An der Stafflenbergstraße zerfällt eine Villa nach und nach. Foto: red

Der Baubürgermeister bemüht sich persönlich um den Erhalt einer alten, herrschaftlichen Villa.

Gänsheide - In der Einfahrt wuchert Gestrüpp. Dazwischen stehen Einkaufswagen, die irgendjemand in irgendeinem Supermarkt geklaut hat. Am einst stolzen Haus, drei Stockwerke hoch und reich verschnörkelt, sind etliche Fensterscheiben geborsten. Rund um den Eingang ist der Putz weggeschlagen – wie an vielen anderen Stellen der Fassade auch. An der Rückseite ragt neues Mauerwerk in die Höhe, zwei, drei Meter, als Zeuge dafür, dass hier ein Ausbau begonnen hat. Allerdings wurde er nie zum Ende gebracht. Die ursprüngliche Außenwand ist durchbrochen und notdürftig wieder verschlossen worden.

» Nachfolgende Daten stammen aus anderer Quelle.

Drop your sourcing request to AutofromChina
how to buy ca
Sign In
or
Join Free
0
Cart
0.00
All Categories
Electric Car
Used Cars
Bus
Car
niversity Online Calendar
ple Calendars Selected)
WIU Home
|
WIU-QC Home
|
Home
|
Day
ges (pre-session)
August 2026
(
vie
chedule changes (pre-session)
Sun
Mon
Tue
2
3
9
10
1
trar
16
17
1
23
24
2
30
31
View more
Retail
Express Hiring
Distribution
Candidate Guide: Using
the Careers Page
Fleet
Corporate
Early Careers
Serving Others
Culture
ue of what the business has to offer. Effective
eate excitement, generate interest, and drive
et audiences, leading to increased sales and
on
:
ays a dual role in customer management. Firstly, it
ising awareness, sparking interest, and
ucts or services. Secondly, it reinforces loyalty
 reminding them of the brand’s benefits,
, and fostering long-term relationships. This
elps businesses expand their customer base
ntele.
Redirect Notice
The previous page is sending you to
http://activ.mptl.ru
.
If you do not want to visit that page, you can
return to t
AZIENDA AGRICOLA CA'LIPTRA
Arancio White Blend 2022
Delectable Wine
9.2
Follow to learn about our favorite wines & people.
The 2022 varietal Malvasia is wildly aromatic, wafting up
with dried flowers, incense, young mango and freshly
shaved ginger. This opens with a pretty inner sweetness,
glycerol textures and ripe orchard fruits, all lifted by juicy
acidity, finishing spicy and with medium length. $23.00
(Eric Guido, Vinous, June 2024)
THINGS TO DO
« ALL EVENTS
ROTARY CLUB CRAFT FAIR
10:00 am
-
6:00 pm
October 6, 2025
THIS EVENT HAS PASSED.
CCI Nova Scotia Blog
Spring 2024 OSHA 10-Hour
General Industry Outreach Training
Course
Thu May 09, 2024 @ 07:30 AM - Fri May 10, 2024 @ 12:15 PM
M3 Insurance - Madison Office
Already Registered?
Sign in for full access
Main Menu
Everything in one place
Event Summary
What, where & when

Baubürgermeister kümmert sich persönlich

Was hier verfällt, ist eine herrschaftliche Villa an der Stafflenbergstraße, in bester Halbhöhenlage. Sie ist nur ein einzelnes Haus, aber eines, um das sich inzwischen bemühen: das Stadtplanungsamt, das Baurechtsamt und der Baubürgermeister Matthias Hahn persönlich. Der Besitzer hatte einen Antrag auf Abriss gestellt. Zwar ist jenes Haus nicht als Denkmal geschützt, aber es ist typisch für Stuttgart in dieser Lage und weithin sichtbar, sogar vom Charlottenplatz aus. Der Wunsch, es einfach abzuräumen, „hat mich angriffslustig gemacht“, sagt Hahn. Zumal die Neubaupläne „von erschreckender Monotonie waren“.

Juristisch gibt es keine Möglichkeit, einem Hausbesitzer zu verbieten, sein Eigentum verrotten zu lassen. „Dass es unschön aussieht, ist rechtlich leider nicht von Bedeutung.“ So sagt es Kirsten Rickes, die Leiterin des Baurechtsamts. Das dürfte erst eingreifen, wenn herabstürzende Teile die Sicherheit von Fußgängern gefährden könnten. Veronika Kienzle, die Bezirksvorsteherin der Stadtmitte, argwöhnt gar, dass „das Haus mutwillig zerstört wurde, damit es doch noch abgerissen werden kann“. Gleiches gilt für die Nachbarn, die immer wieder Alarmmeldungen ins Rathaus absetzen, wenn sie Bauarbeiter sichten oder sie nur zu sehen glauben. Jüngst eilten deshalb Mitarbeiter zweier Ämter an den angeblichen Tatort – sie fanden nichts.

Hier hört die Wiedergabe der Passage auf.